• **Collected data**

________________________

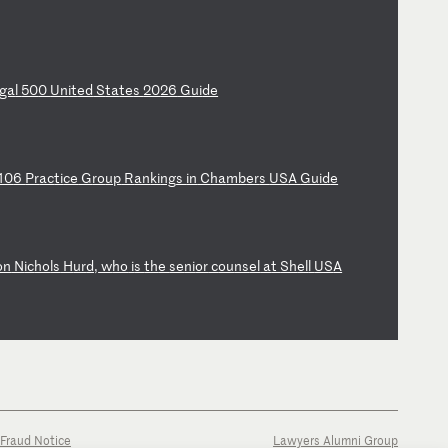
ga
l
50
0
Un
it
ed
S
ta
te
s
20
26
G
ui
de
10
6
Pr
ac
ti
ce
G
ro
up
R
an
ki
ng
s
in
C
ha
mb
er
s
US
A
Gu
id
e
on
N
ic
ho
ls
H
ur
d,
w
ho
i
s
th
e
se
ni
or
c
ou
ns
el
a
t
Sh
el
l
US
A
Fraud Notice
Lawyers Alumni Group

________________________

• **What you have to do**
Print the records above exactly as they stand, but leave out the pictures.

• **Exercise answer**
ga
l
50
0
Un
it
ed
S
ta
te
s
20
26
G
ui
de
10
6
Pr
ac
ti
ce
G
ro
up
R
an
ki
ng
s
in
C
ha
mb
er
s
US
A
Gu
id
e
on
N
ic
ho
ls
H
ur
d,
w
ho
i
s
th
e
se
ni
or
c
ou
ns
el
a
t
Sh
el
l
US
A
Fraud Notice
Lawyers Alumni Group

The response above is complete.